- [Job]: Render the text read from all of the items below as one numbered list with one line per entry, skipping blank lines and leaving the pictures out.

- [Data to examine]:
###
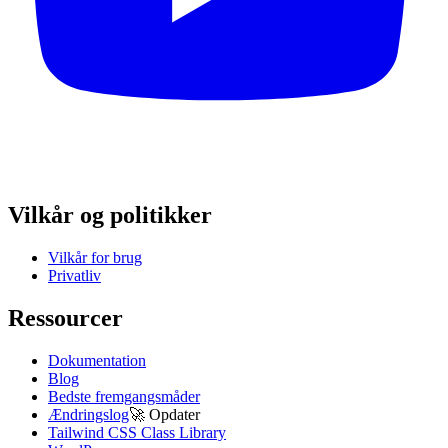
Vilkår og politikker
Vilkår for brug
Privatliv
Ressourcer
Dokumentation
Blog
Bedste fremgangsmåder
Ændringslog
🚀
Opdater
Tailwind CSS Class Library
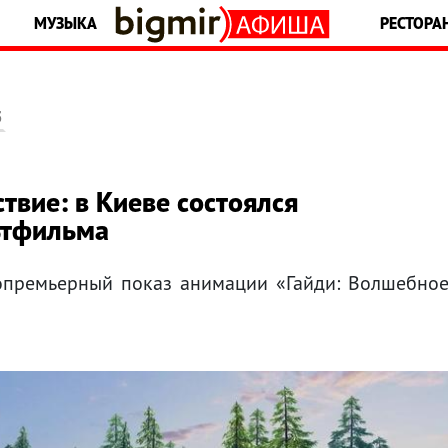
МУЗЫКА
РЕСТОРА
5
твие: в Киеве состоялся
ьтфильма
допремьерный показ анимации «Гайди: Волшебно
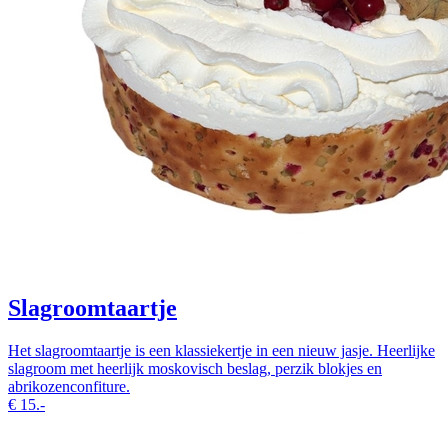
Slagroomtaartje
Het slagroomtaartje is een klassiekertje in een nieuw jasje. Heerlijke
slagroom met heerlijk moskovisch beslag, perzik blokjes en
abrikozenconfiture.
€
15.-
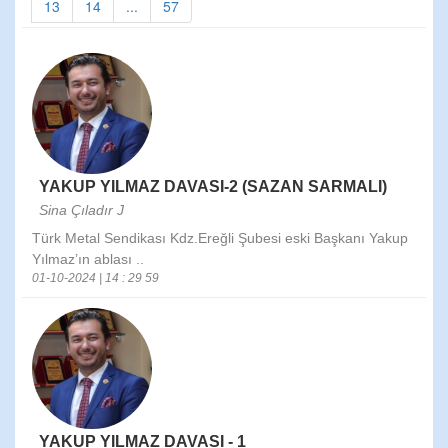
13
14
...
57
YAKUP YILMAZ DAVASI-2 (SAZAN SARMALI)
Sina Çıladır J
Türk Metal Sendikası Kdz.Ereğli Şubesi eski Başkanı Yakup
Yılmaz’ın ablası ..
01-10-2024 | 14 : 29 59
YAKUP YILMAZ DAVASI - 1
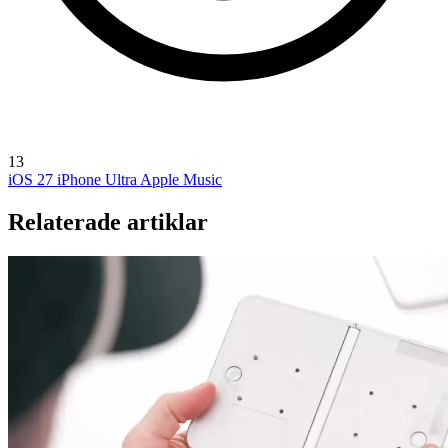
13
iOS 27
iPhone Ultra
Apple Music
Relaterade artiklar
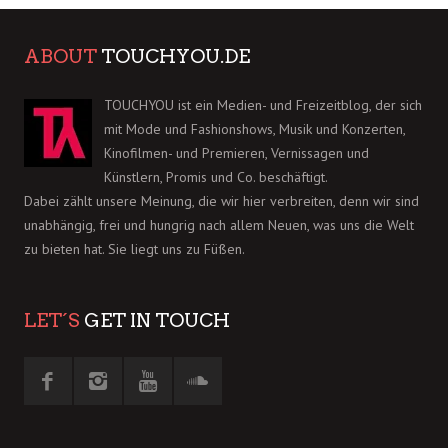
ABOUT
TOUCHYOU.DE
TOUCHYOU ist ein Medien- und Freizeitblog, der sich
mit Mode und Fashionshows, Musik und Konzerten,
Kinofilmen- und Premieren, Vernissagen und
Künstlern, Promis und Co. beschäftigt.
Dabei zählt unsere Meinung, die wir hier verbreiten, denn wir sind
unabhängig, frei und hungrig nach allem Neuen, was uns die Welt
zu bieten hat. Sie liegt uns zu Füßen.
LET´S
GET IN TOUCH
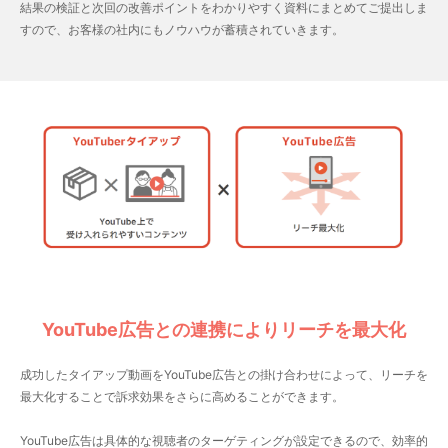
結果の検証と次回の改善ポイントをわかりやすく資料にまとめてご提出しま
すので、お客様の社内にもノウハウが蓄積されていきます。
YouTube広告との連携によりリーチを最大化
成功したタイアップ動画をYouTube広告との掛け合わせによって、リーチを
最大化することで訴求効果をさらに高めることができます。
YouTube広告は具体的な視聴者のターゲティングが設定できるので、効率的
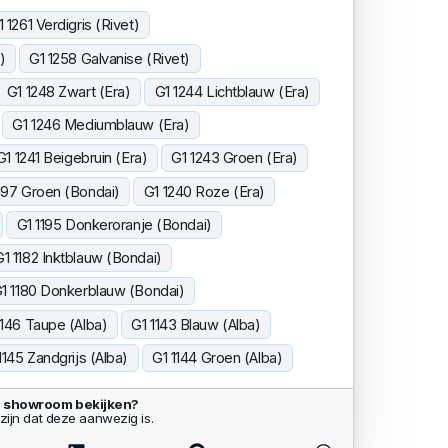
1 1261 Verdigris (Rivet)
)
G1 1258 Galvanise (Rivet)
G1 1248 Zwart (Era)
G1 1244 Lichtblauw (Era)
G1 1246 Mediumblauw (Era)
G1 1241 Beigebruin (Era)
G1 1243 Groen (Era)
197 Groen (Bondai)
G1 1240 Roze (Era)
G1 1195 Donkeroranje (Bondai)
G1 1182 Inktblauw (Bondai)
1 1180 Donkerblauw (Bondai)
1146 Taupe (Alba)
G1 1143 Blauw (Alba)
1145 Zandgrijs (Alba)
G1 1144 Groen (Alba)
e showroom bekijken?
zijn dat deze aanwezig is.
###
- [Response to this exercise]:
1. Vilkår og politikker
2. Vilkår for brug
3. Privatliv
4. Ressourcer
5. Dokumentation
6. Blog
7. Bedste fremgangsmåder
8. Ændringslog
9. 🚀
10. Opdater
11. Tailwind CSS Class Library
12. МУЗЫКА
13. РЕСТОРА
14. 5
15. твие: в Киеве состоялся
16. ьтфильма
17. допремьерный показ анимации «Гайди: Волшебно
18. Slagroomtaartje
19. Het slagroomtaartje is een klassiekertje in een nieuw jasje. Heerlijke
20. slagroom met heerlijk moskovisch beslag, perzik blokjes en
21. abrikozenconfiture.
22. €
23. 15.-
24. 13
25. 14
26. ...
27. 57
28. YAKUP YILMAZ DAVASI-2 (SAZAN SARMALI)
29. Sina Çıladır J
30. Türk Metal Sendikası Kdz.Ereğli Şubesi eski Başkanı Yakup
31. Yılmaz’ın ablası ..
32. 01-10-2024 | 14 : 29 59
33. YAKUP YILMAZ DAVASI - 1
34. 13
35. iOS 27
36. iPhone Ultra
37. Apple Music
38. Relaterade artiklar
39. ABOUT
40. TOUCHYOU.DE
41. TOUCHYOU ist ein Medien- und Freizeitblog, der sich
42. mit Mode und Fashionshows, Musik und Konzerten,
43. Kinofilmen- und Premieren, Vernissagen und
44. Künstlern, Promis und Co. beschäftigt.
45. Dabei zählt unsere Meinung, die wir hier verbreiten, denn wir sind
46. unabhängig, frei und hungrig nach allem Neuen, was uns die Welt
47. zu bieten hat. Sie liegt uns zu Füßen.
48. LET´S
49. GET IN TOUCH
50. 結果の検証と次回の改善ポイントをわかりやすく資料にまとめてご提出しま
51. すので、お客様の社内にもノウハウが蓄積されていきます。
52. YouTube広告との連携によりリーチを最大化
53. 成功したタイアップ動画をYouTube広告との掛け合わせによって、リーチを
54. 最大化することで訴求効果をさらに高めることができます。
55. YouTube広告は具体的な視聴者のターゲティングが設定できるので、効率的
56. 1 1261 Verdigris (Rivet)
57. )
58. G1 1258 Galvanise (Rivet)
59. G1 1248 Zwart (Era)
60. G1 1244 Lichtblauw (Era)
61. G1 1246 Mediumblauw (Era)
62. G1 1241 Beigebruin (Era)
63. G1 1243 Groen (Era)
64. 197 Groen (Bondai)
65. G1 1240 Roze (Era)
66. G1 1195 Donkeroranje (Bondai)
67. G1 1182 Inktblauw (Bondai)
68. 1 1180 Donkerblauw (Bondai)
69. 1146 Taupe (Alba)
70. G1 1143 Blauw (Alba)
71. 1145 Zandgrijs (Alba)
72. G1 1144 Groen (Alba)
73. e showroom bekijken?
74. zijn dat deze aanwezig is.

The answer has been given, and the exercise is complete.